Intel® C++ Compiler 16.0 User and Reference Guide
Insert a "%s parallel private(%s)" statement right before the loop at line %d to parallelize the loop.
Add "#pragma parallel private" before the specified loop. This pragma enables the parallelization of the loop at the specified line.
Consider the following:
float A[10][10000]; float B[10][10000]; float C[10][10000]; void foo( int n, int m1, int m2 ) { int i,j; float W[10000]; for (i =0; i < n; i++) { for (j =0; j < m1; j++) W[j] = A[i][j] * B[i][j]; for (j =0; j < m2; j++) C[i][j] += W[j] + 1.0; } }
In this case, the compiler does not parallelize the loop since it cannot determine whether m1 >= m2.
If you know that this property is true, and that no element of W is fetched before it is written to after the loop, then you can use the recommended pragma.
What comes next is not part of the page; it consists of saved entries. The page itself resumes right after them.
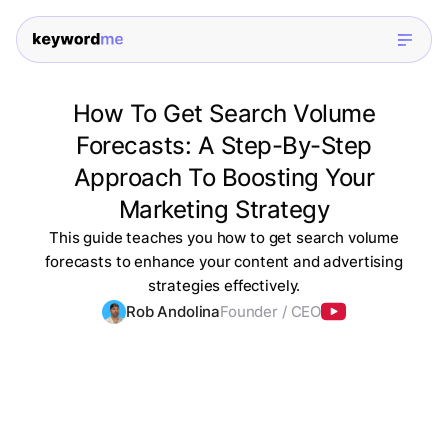
How To Get Search Volume
Forecasts: A Step-By-Step
Approach To Boosting Your
Marketing Strategy
This guide teaches you how to get search volume
forecasts to enhance your content and advertising
strategies effectively.
Rob Andolina
Founder / CEO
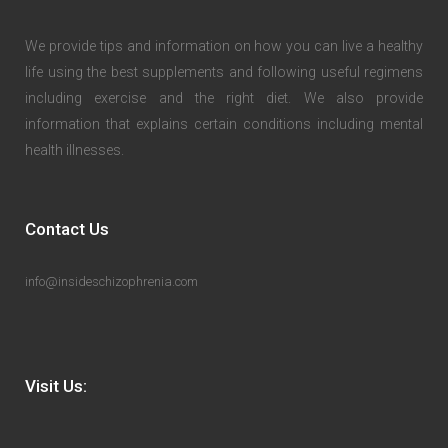
We provide tips and information on how you can live a healthy
life using the best supplements and following useful regimens
including exercise and the right diet. We also provide
information that explains certain conditions including mental
health illnesses.
Contact Us
info@insideschizophrenia.com
Visit Us:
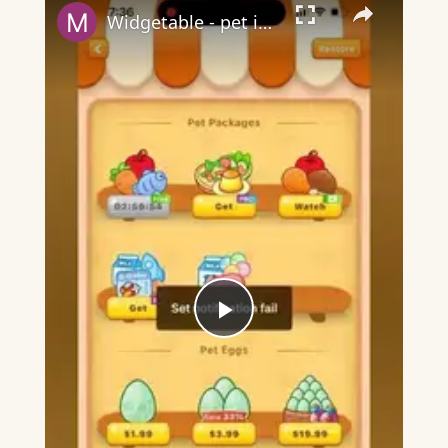
Widgetable - pet in envelope - what does it mean?
Play
Video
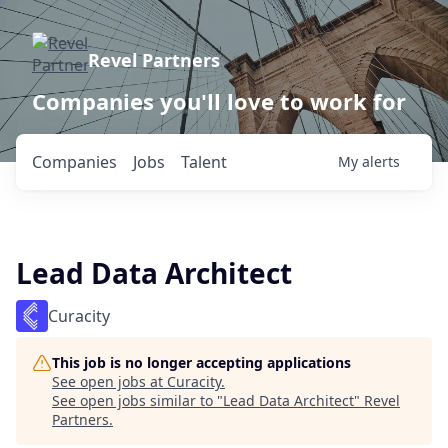
Revel Partners
Companies you'll love to work for
Companies
Jobs
Talent
My
alerts
Lead Data Architect
Curacity
This job is no longer accepting applications
See open jobs at
Curacity
.
See open jobs similar to "
Lead Data Architect
"
Revel
Partners
.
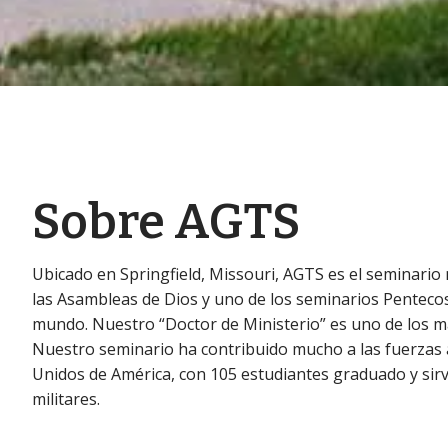
Sobre AGTS
Ubicado en Springfield, Missouri, AGTS es el seminario 
las Asambleas de Dios y uno de los seminarios Penteco
mundo. Nuestro “Doctor de Ministerio” es uno de los m
Nuestro seminario ha contribuido mucho a las fuerzas
Unidos de América, con 105 estudiantes graduado y sir
militares.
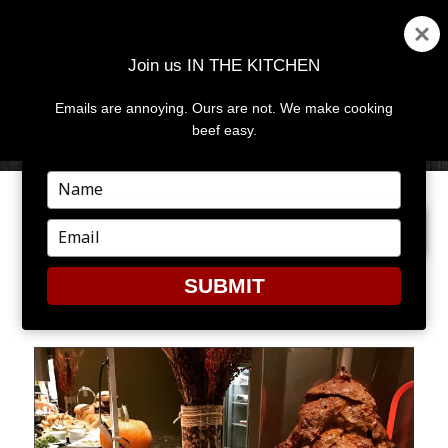
Join us IN THE KITCHEN
Emails are annoying. Ours are not. We make cooking
MENU
AND
beef easy.
WIDGETS
Type
your
PREVIOUS IMAGE
name
Type
your
email
SUBMIT
GYRO_MACHINE_PETER_PIC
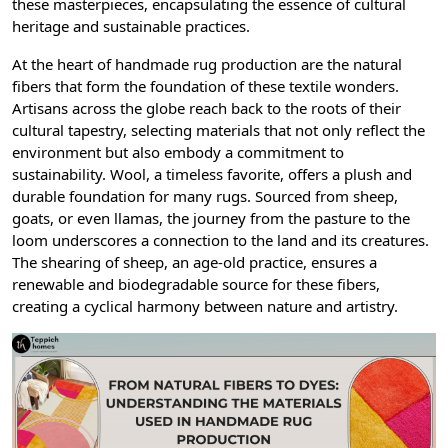
these masterpieces, encapsulating the essence of cultural
heritage and sustainable practices.
At the heart of handmade rug production are the natural
fibers that form the foundation of these textile wonders.
Artisans across the globe reach back to the roots of their
cultural tapestry, selecting materials that not only reflect the
environment but also embody a commitment to
sustainability. Wool, a timeless favorite, offers a plush and
durable foundation for many rugs. Sourced from sheep,
goats, or even llamas, the journey from the pasture to the
loom underscores a connection to the land and its creatures.
The shearing of sheep, an age-old practice, ensures a
renewable and biodegradable source for these fibers,
creating a cyclical harmony between nature and artistry.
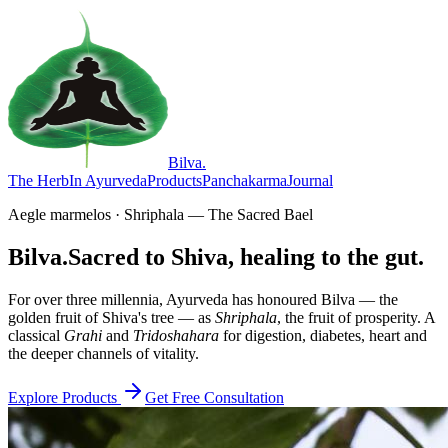
Bilva
.
The Herb
In Ayurveda
Products
Panchakarma
Journal
Aegle marmelos · Shriphala — The Sacred Bael
Bilva.
Sacred to Shiva, healing to the gut.
For over three millennia, Ayurveda has honoured Bilva — the
golden fruit of Shiva's tree — as
Shriphala
, the fruit of prosperity. A
classical
Grahi
and
Tridoshahara
for digestion, diabetes, heart and
the deeper channels of vitality.
Explore Products
Get Free Consultation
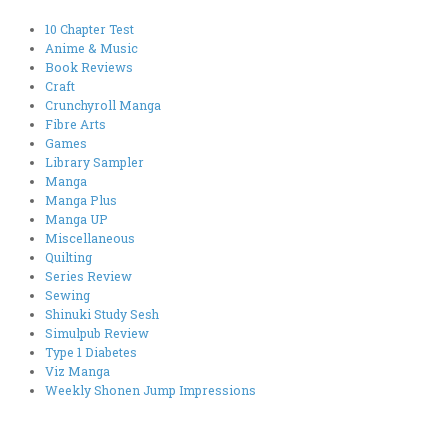
10 Chapter Test
Anime & Music
Book Reviews
Craft
Crunchyroll Manga
Fibre Arts
Games
Library Sampler
Manga
Manga Plus
Manga UP
Miscellaneous
Quilting
Series Review
Sewing
Shinuki Study Sesh
Simulpub Review
Type 1 Diabetes
Viz Manga
Weekly Shonen Jump Impressions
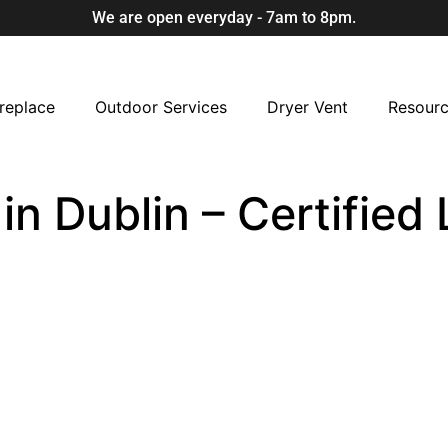
We are open everyday - 7am to 8pm.
replace
Outdoor Services
Dryer Vent
Resour
 in Dublin – Certifie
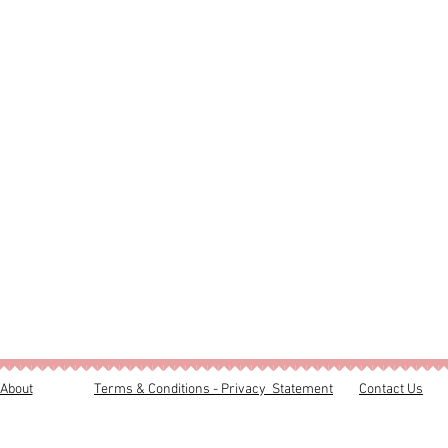
About
Terms & Conditions - Privacy Statement
Contact Us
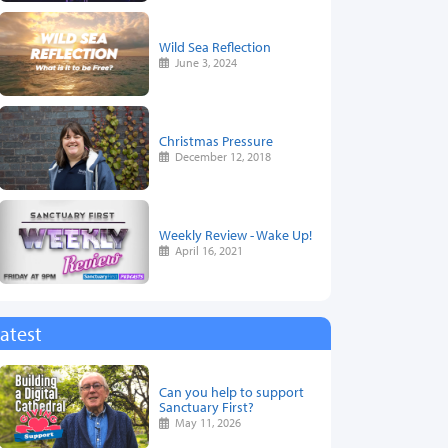
Wild Sea Reflection
June 3, 2024
Christmas Pressure
December 12, 2018
Weekly Review - Wake Up!
April 16, 2021
atest
Can you help to support
Sanctuary First?
May 11, 2026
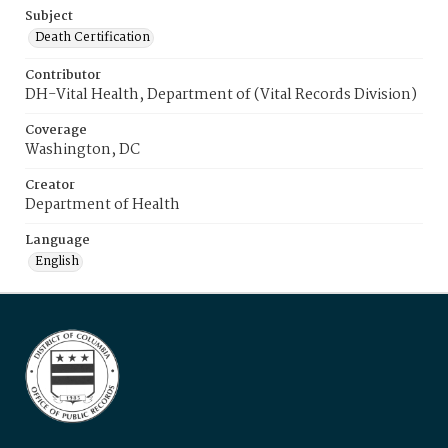
Subject
Death Certification
Contributor
DH-Vital Health, Department of (Vital Records Division)
Coverage
Washington, DC
Creator
Department of Health
Language
English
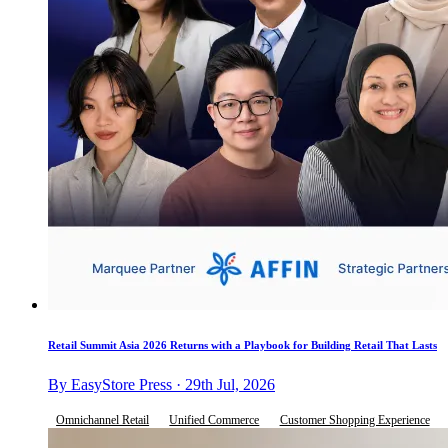
Retail Summit Asia 2026 Returns with a Playbook for Building Retail That Lasts
By EasyStore Press · 29th Jul, 2026
Omnichannel Retail
Unified Commerce
Customer Shopping Experience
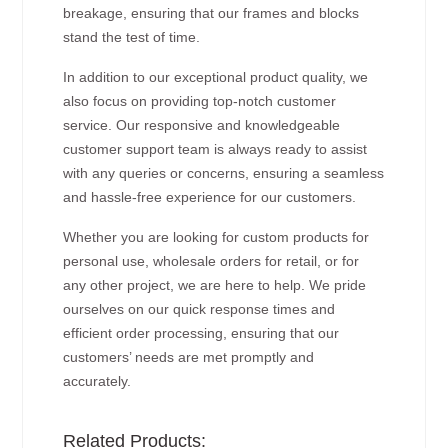
breakage, ensuring that our frames and blocks
stand the test of time.
In addition to our exceptional product quality, we
also focus on providing top-notch customer
service. Our responsive and knowledgeable
customer support team is always ready to assist
with any queries or concerns, ensuring a seamless
and hassle-free experience for our customers.
Whether you are looking for custom products for
personal use, wholesale orders for retail, or for
any other project, we are here to help. We pride
ourselves on our quick response times and
efficient order processing, ensuring that our
customers’ needs are met promptly and
accurately.
Related Products:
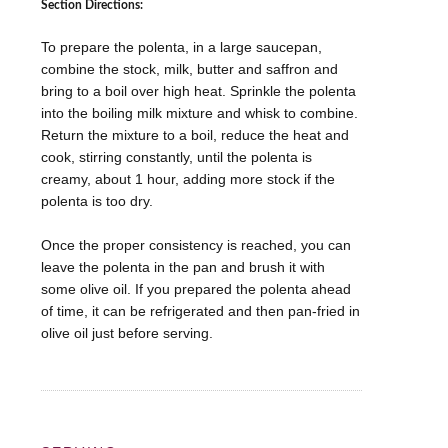
Section Directions:
To prepare the polenta, in a large saucepan,
combine the stock, milk, butter and saffron and
bring to a boil over high heat. Sprinkle the polenta
into the boiling milk mixture and whisk to combine.
Return the mixture to a boil, reduce the heat and
cook, stirring constantly, until the polenta is
creamy, about 1 hour, adding more stock if the
polenta is too dry.
Once the proper consistency is reached, you can
leave the polenta in the pan and brush it with
some olive oil. If you prepared the polenta ahead
of time, it can be refrigerated and then pan-fried in
olive oil just before serving.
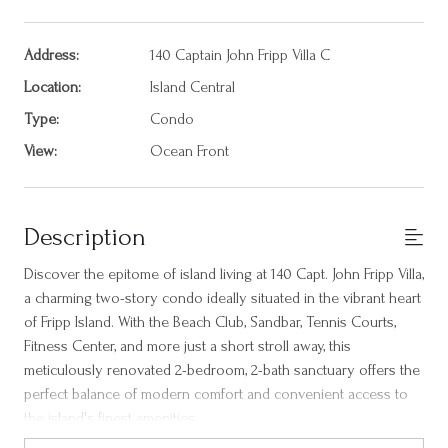
Address:
140 Captain John Fripp Villa C
Location:
Island Central
Type:
Condo
View:
Ocean Front
Description
Discover the epitome of island living at 140 Capt. John Fripp Villa,
a charming two-story condo ideally situated in the vibrant heart
of Fripp Island. With the Beach Club, Sandbar, Tennis Courts,
Fitness Center, and more just a short stroll away, this
meticulously renovated 2-bedroom, 2-bath sanctuary offers the
perfect balance of modern comfort and convenient access to
the island's finest amenities.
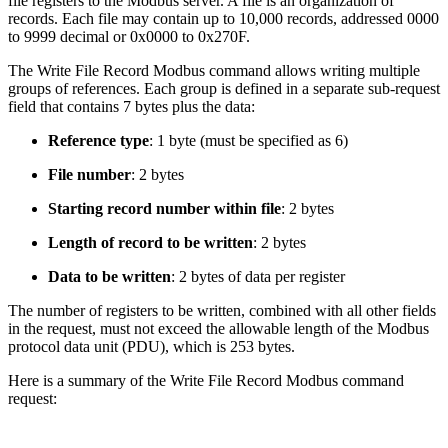
file registers to the Modbus server. A file is an organization of
records. Each file may contain up to 10,000 records, addressed 0000
to 9999 decimal or 0x0000 to 0x270F.
The Write File Record Modbus command allows writing multiple
groups of references. Each group is defined in a separate sub-request
field that contains 7 bytes plus the data:
Reference type
: 1 byte (must be specified as 6)
File number
: 2 bytes
Starting record number within file
: 2 bytes
Length of record to be written
: 2 bytes
Data to be written
: 2 bytes of data per register
The number of registers to be written, combined with all other fields
in the request, must not exceed the allowable length of the Modbus
protocol data unit (PDU), which is 253 bytes.
Here is a summary of the Write File Record Modbus command
request:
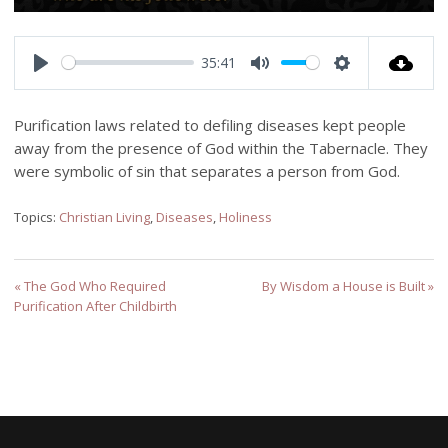
Play
Mute
Settings
Enter
fulls
35:41
Play
Mute
Settings
Purification laws related to defiling diseases kept people
away from the presence of God within the Tabernacle. They
were symbolic of sin that separates a person from God.
Topics:
Christian Living
,
Diseases
,
Holiness
« The God Who Required
By Wisdom a House is Built »
Purification After Childbirth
If you determine it is safe to do so, you can add the pragma as follows:
float A[10][10000]; float B[10][10000]; float C[10][10000]; void foo( int n, int m1, int m2 ) { int i,j; float W[10000]; #pragma parallel private (W) for (i =0; i < n; i++) { for (j =0; j < m1; j++) W[j] = A[i][j] * B[i][j]; for (j =0; j < m2; j++) C[i][j] += W[j] + 1.0; } }
Before an element of an array can be read in the loop, there must have been a previous write to it during the same loop iteration. In addition, if an element is read after the loop, there must have been a previous write to it before the read after the loop.